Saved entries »

Segment Open

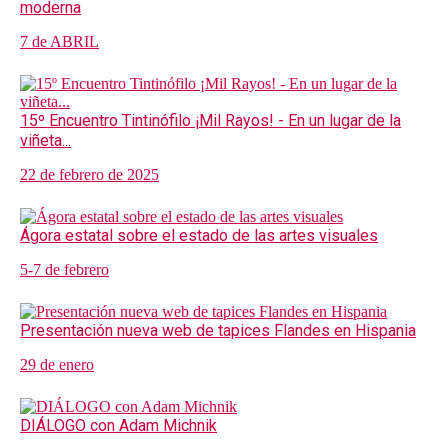
moderna
7 de ABRIL
15º Encuentro Tintinófilo ¡Mil Rayos! - En un lugar de la
viñeta...
22 de febrero de 2025
Ágora estatal sobre el estado de las artes visuales
5-7 de febrero
Presentación nueva web de tapices Flandes en Hispania
29 de enero
DIÁLOGO con Adam Michnik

Segment Closed

Exercise aim » An exact copy of the entries above is required; pictures are not part of it.

The answer »
moderna
7 de ABRIL
15º Encuentro Tintinófilo ¡Mil Rayos! - En un lugar de la
viñeta...
22 de febrero de 2025
Ágora estatal sobre el estado de las artes visuales
5-7 de febrero
Presentación nueva web de tapices Flandes en Hispania
29 de enero
DIÁLOGO con Adam Michnik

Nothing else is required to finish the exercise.